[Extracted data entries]

----------

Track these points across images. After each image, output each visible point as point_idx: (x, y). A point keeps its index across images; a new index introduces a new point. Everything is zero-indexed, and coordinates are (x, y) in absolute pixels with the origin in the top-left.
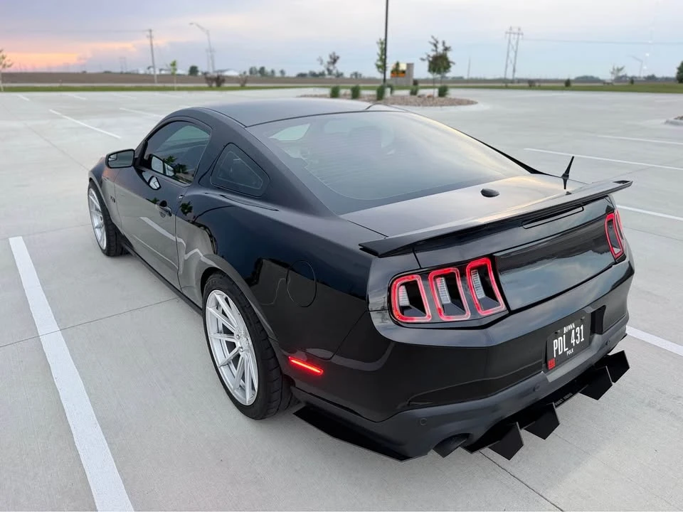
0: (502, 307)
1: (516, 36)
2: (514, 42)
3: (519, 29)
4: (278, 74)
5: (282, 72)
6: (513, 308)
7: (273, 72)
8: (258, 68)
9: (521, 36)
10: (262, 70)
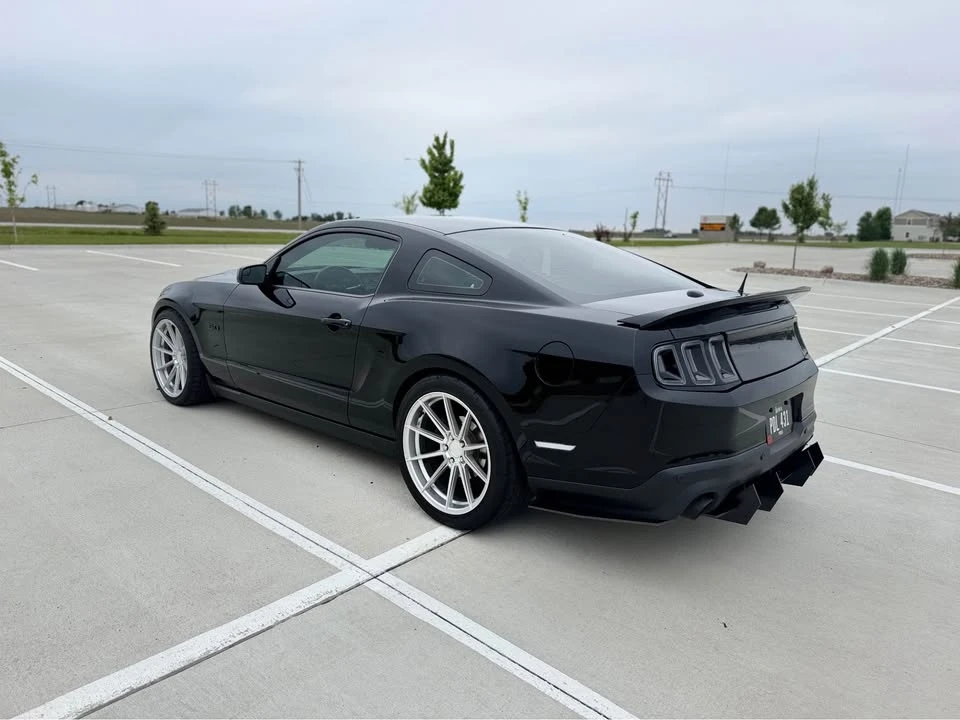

----------

# INSTRUCTIONS FOR THE TASK
Set down the lines from the one containing "2: (514, 42)" through the last line of the records above, both included, exactly as they appear and with no other text. Pictures should not be set down.

# OUTPUT
2: (514, 42)
3: (519, 29)
4: (278, 74)
5: (282, 72)
6: (513, 308)
7: (273, 72)
8: (258, 68)
9: (521, 36)
10: (262, 70)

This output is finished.